▶ **TEXTO PARA LEITURA**
Além disso, todas as pessoas passam por aferição de temperatura na entrada, e caso sintam qualquer sintoma da doença, são afastadas do trabalho por 14 dias ou até que apresentem o resultado negativo para Covid-19, sem descontos no salário ou benefícios. O que se presencia, entretanto, é o desrespeito a algumas regras. Carlos é responsável por fazer duas rondas por dia para assegurar que as indicações de segurança estejam sendo seguidas. Na primeira vez que se identifica desrespeito às regras, os trabalhadores são orientados. Depois, medidas disciplinares são aplicadas, como advertência ou suspensão.
“No geral, dá para perceber que as pessoas lá dentro se acostumaram com a situação e não estão em alerta como deveriam estar. Ao invés disso, agem normalmente.”
Com uma grande baixa no número de trabalhadores, a jornada de trabalho se torna mais desafiadora e cansativa. “Apesar de menos funcionários na linha de produção, o número de aves abatidas por dia não diminuiu. O que foi diminuído é o aproveitamento, ou seja, estamos priorizando alguns itens de produção, e outros são descartados”, explica.

▶ **REGISTROS EXTRAÍDOS**
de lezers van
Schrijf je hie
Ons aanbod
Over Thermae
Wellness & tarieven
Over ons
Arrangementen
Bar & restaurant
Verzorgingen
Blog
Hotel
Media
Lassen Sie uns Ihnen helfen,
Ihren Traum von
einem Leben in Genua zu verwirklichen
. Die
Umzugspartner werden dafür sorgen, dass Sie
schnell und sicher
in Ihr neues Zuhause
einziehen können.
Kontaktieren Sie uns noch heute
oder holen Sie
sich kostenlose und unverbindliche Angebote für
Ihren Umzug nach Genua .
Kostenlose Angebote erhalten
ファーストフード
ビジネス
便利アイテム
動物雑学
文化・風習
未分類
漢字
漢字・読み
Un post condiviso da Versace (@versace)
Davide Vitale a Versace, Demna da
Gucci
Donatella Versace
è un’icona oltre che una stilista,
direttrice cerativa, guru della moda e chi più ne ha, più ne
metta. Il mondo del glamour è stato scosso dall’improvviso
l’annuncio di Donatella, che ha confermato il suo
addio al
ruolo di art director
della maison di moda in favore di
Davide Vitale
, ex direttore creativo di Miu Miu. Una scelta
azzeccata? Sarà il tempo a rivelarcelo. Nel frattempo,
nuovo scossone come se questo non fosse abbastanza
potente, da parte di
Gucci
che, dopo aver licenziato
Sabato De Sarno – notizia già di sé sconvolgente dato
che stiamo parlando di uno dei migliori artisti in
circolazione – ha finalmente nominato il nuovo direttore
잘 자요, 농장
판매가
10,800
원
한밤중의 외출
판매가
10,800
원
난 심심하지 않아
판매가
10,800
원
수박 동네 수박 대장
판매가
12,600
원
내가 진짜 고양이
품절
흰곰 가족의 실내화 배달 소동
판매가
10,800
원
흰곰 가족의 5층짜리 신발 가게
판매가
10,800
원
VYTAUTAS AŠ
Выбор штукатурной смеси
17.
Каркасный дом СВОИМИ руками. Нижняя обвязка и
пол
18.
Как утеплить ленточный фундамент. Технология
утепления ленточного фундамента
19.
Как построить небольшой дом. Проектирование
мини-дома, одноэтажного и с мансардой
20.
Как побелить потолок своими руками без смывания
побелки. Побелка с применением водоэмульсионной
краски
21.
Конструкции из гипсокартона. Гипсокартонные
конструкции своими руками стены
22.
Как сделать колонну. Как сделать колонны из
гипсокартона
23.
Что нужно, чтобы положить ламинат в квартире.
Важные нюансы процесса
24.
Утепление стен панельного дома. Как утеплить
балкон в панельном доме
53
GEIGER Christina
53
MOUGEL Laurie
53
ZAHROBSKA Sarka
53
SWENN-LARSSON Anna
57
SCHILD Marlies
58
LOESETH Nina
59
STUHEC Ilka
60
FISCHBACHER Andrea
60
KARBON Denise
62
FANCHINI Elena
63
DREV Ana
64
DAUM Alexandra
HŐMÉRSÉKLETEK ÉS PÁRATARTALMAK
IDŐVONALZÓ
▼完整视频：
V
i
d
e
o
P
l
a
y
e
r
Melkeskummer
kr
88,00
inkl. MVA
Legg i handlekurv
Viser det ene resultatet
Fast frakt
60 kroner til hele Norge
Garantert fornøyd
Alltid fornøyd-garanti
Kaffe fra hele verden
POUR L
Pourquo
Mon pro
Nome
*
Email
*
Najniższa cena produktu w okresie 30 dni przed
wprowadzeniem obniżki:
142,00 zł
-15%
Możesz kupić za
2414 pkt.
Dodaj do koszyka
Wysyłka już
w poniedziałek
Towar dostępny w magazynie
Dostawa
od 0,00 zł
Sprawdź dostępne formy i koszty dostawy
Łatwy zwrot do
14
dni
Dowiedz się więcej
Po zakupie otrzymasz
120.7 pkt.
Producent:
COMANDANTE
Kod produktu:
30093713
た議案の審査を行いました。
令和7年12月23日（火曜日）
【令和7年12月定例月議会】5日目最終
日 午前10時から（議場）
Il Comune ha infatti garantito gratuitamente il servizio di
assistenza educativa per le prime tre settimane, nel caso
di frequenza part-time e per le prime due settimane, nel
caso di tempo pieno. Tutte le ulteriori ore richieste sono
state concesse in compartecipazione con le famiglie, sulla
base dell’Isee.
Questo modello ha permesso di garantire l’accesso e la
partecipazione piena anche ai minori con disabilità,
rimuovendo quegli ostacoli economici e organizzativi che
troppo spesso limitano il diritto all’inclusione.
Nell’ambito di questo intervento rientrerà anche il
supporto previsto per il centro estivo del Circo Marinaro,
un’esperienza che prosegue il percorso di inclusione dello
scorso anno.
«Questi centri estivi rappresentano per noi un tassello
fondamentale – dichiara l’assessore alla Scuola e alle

--

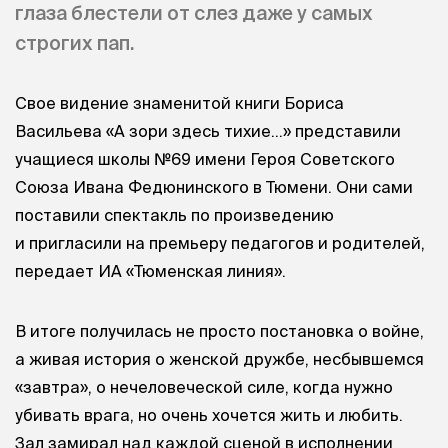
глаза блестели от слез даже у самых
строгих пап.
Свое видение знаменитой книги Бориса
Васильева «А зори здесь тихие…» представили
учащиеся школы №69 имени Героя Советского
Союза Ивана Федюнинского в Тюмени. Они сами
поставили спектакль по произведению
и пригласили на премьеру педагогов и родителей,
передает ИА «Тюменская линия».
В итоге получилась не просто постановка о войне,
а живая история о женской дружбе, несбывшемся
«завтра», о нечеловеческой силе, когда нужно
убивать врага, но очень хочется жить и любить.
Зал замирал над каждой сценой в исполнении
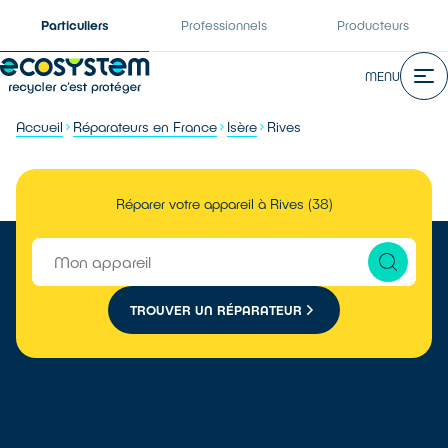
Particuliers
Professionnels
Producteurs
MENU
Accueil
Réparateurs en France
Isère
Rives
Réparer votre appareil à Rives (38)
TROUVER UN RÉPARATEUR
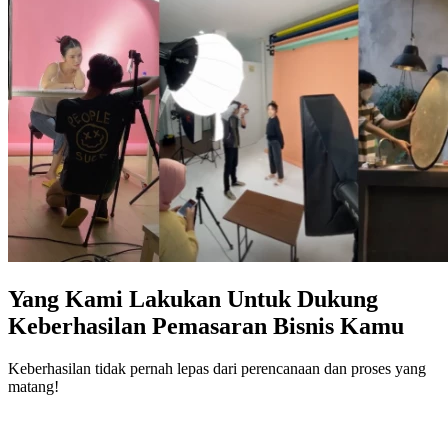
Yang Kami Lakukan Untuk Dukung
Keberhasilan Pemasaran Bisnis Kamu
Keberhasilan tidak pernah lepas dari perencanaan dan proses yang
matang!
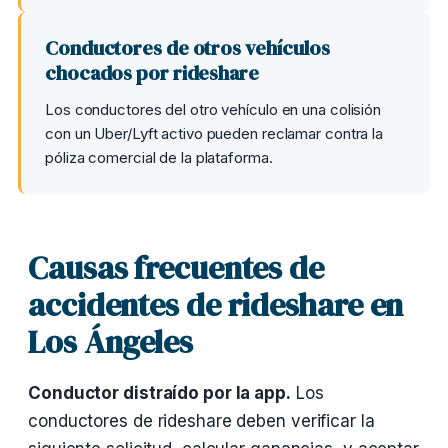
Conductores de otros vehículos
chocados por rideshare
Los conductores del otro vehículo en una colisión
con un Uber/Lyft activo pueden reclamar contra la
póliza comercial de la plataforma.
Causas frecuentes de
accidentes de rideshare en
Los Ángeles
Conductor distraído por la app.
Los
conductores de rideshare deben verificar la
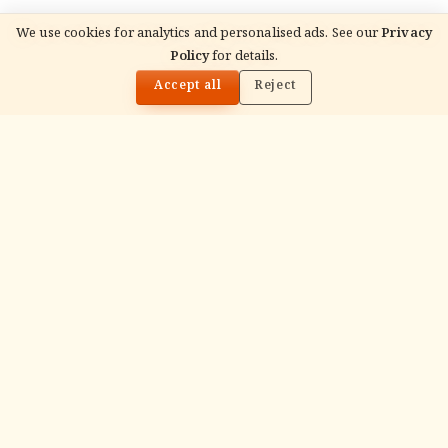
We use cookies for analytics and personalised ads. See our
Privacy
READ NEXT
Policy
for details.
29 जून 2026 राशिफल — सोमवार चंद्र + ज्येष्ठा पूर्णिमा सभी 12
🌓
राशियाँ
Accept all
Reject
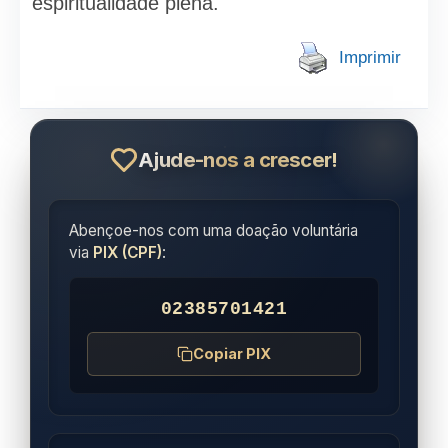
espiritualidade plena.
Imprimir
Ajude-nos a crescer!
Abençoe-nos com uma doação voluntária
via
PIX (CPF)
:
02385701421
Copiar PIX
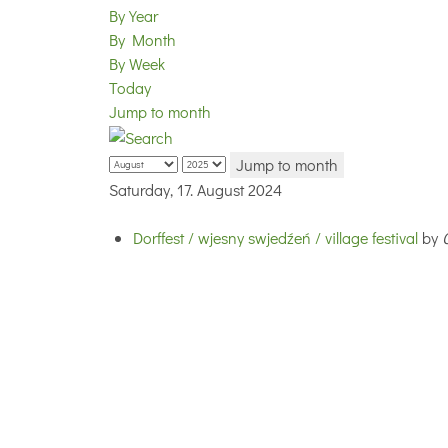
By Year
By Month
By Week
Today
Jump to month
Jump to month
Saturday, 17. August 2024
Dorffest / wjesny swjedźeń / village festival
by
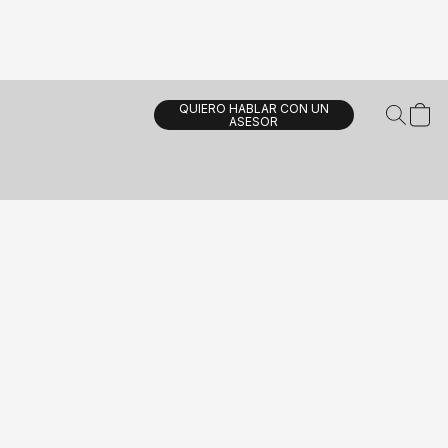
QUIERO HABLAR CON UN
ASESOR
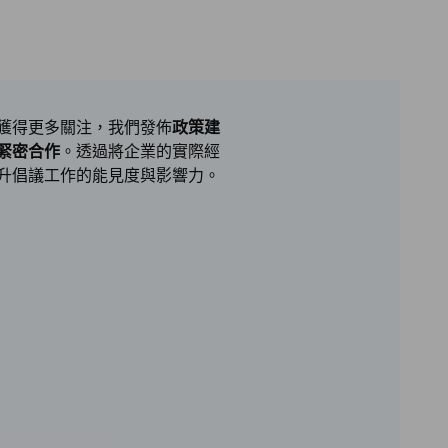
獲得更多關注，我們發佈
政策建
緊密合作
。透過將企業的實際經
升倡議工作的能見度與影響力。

▶ **INSTRUÇÕES DAS TAREFAS**
**A.** Repita, sem nenhuma alteração, tudo o que vai de "Além disso, todas" até "advertência ou suspensão." no texto para leitura.
**B.** Responda às perguntas abaixo com base no texto para leitura.
(i) Por quantos dias são afastadas do trabalho as pessoas que sentem algum sintoma da doença?
(ii) Quantas rondas por dia Carlos faz?
(iii) O que aconteceu com o número de aves abatidas por dia?
**C.** Resuma o texto para leitura em duas frases.

▶ **RESPOSTAS DO EXERCÍCIO**
**A.**
Além disso, todas as pessoas passam por aferição de temperatura na entrada, e caso sintam qualquer sintoma da doença, são afastadas do trabalho por 14 dias ou até que apresentem o resultado negativo para Covid-19, sem descontos no salário ou benefícios. O que se presencia, entretanto, é o desrespeito a algumas regras. Carlos é responsável por fazer duas rondas por dia para assegurar que as indicações de segurança estejam sendo seguidas. Na primeira vez que se identifica desrespeito às regras, os trabalhadores são orientados. Depois, medidas disciplinares são aplicadas, como advertência ou suspensão.

**B.**
(i) Por 14 dias, ou até que apresentem o resultado negativo para Covid-19.
(ii) Duas rondas por dia.
(iii) Não diminuiu.

**C.** Todas as pessoas passam por aferição de temperatura na entrada, quem sente sintomas é afastado sem descontos no salário, e quem desrespeita as regras primeiro é orientado e depois recebe medidas disciplinares, como advertência ou suspensão. Com a grande baixa no número de trabalhadores, a jornada ficou mais desafiadora e cansativa, e o número de aves abatidas por dia não diminuiu, mas o aproveitamento foi reduzido, com alguns itens priorizados e outros descartados.